_Requirement_
From the discussion of the court ruling on text messages, print word for word the portion that opens with "Good court decision." and closes with "or phone calls.".

_Given text_
Since my wife is a teacher and cannot answer the phone while lecturing, text messages are appropriate for those occassions when I need an immediate answer for something, but it is not enough of an emergency to call the school office to have her paged to the phone. However, we do not abuse the technology. Our texting is under 10 messages a month.
Good court decision.
Instant messaging - a bit different from text messaging, is a vital part of my company. I would say more work gets done through that route than email or phone calls.
That’s an absolutely asinine ruling. A company has a right to company funded email but not company funded text messaging? There is almost no technical difference between the two. I hope this makes it through the full 9th circuit so they can get smacked upside the head by the SC yet again. Then again with Kennedy, who the heck knows? He might have the wrong bagel for breakfast and decide that texting on company equipment is a fundamental god given right.
So I am assuming from your post that you don’t wear any pants?
jk
fwiw .. the comments below the LAT article discuss potentialities and what has already been ruled on and such.. this one will likely go to the SC eventually like almost everything these days that the 9th touches..
I don’t know if you followed the case of the government official who is mayor of Detroit - Kwame Kilpatrick. He is in a text message scandal currently. I wonder how decisions like this will affect a situation like that whereby evidence of misdeeds was culled from text messages in part?
I’ve never been a big fan of companies being able to access employee communications. If an employee is suspected of industrial espionage, contact the police. If he is spending too much time on texting or emails, can his ass.
On my computer at work, a box pops up everytime I boot up basically stating that they reserve the right to monitor all types of traffic at anytime. By using their computer, you’re consenting. Period.
‘The government is the only party that my not conduct “unreasonable searches”’
Since what the government was searching was the property of said government, the service funded by taxpayer money and conveyed to the employee as a tool of employment, there is NO “unreasonable search” here.
ML/NJ
“I said I didn’t agree with the decision.”
Yeah, I know but my comment was about the “unreasonable search” part, key word being “unreasonable”. It is not unreasonable for the owner of a communications device, used for his business purposes, to monitor said device. I especially think that is so when it is being paid for with taxpayer money.
I have driven many a government vehicle. While a cop couldn’t search one without just cause or permission, the entity I worked for could search it at will.
Does this apply to RIM NOC’s (network operating center) and the new APPLE corporate Push NOC system?
I was reading through the new IPhone 2.0 NOC articles, there is now no differentiation made between text messages and emails on the IPhone NOC systems. (Grumble, partly to force AT&T customers to buy the higher cost service data plans)
And the NOC will be deployable as a separate server behind corporate firewalls.
So, this ruling is already outdated and incomprehensible.
I find it strange that the employer is liable for anything done by the employee through his work email account (thus the regulations on what the employer has to archive), and I’d bet that’s true for the company phone too. If the company is liable, surely they have the right to monitor what goes on to prevent any criminal activity.
Only because of a stupid policy.
Although the city had informed employees that it might monitor e-mails, the informal policy was that text messages sent over city-owned pagers would not be monitored for content, the court said. If an employee exceeded the city's limit on text messages, the employee had to pay the "overage" charges.
City owned pagers should be used for city business only. I would expect that the rules on retention of email would apply also to instant messaging for any private company caught in a lawsuit. If you are liable for the content, you should be allowed to monitor.

_Saved entries_
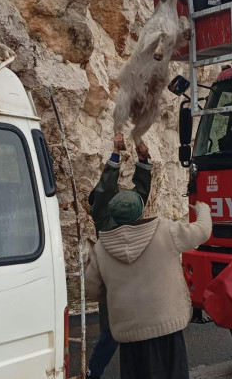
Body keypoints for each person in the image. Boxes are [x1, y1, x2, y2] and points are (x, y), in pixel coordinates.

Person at [84, 136, 213, 379]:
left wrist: (114, 292)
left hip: (127, 318)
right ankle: (93, 371)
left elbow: (92, 288)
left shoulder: (103, 240)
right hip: (163, 323)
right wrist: (117, 154)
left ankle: (92, 373)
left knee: (116, 343)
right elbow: (114, 190)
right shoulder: (161, 230)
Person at [85, 133, 153, 379]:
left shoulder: (104, 220)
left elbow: (105, 188)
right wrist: (142, 160)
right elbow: (140, 192)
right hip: (135, 286)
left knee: (110, 334)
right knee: (139, 333)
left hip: (112, 287)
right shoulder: (133, 220)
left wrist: (116, 153)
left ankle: (92, 372)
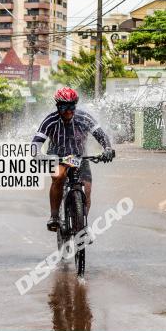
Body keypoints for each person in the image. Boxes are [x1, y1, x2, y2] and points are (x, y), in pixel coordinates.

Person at [31, 87, 115, 232]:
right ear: (58, 107)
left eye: (71, 107)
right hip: (58, 158)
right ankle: (55, 216)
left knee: (87, 190)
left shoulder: (84, 118)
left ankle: (81, 226)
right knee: (59, 176)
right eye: (64, 107)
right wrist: (39, 155)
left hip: (80, 158)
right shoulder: (50, 121)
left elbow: (101, 135)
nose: (68, 111)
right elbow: (35, 144)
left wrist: (107, 149)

_The answer_
Good court decision.
Instant messaging - a bit different from text messaging, is a vital part of my company. I would say more work gets done through that route than email or phone calls.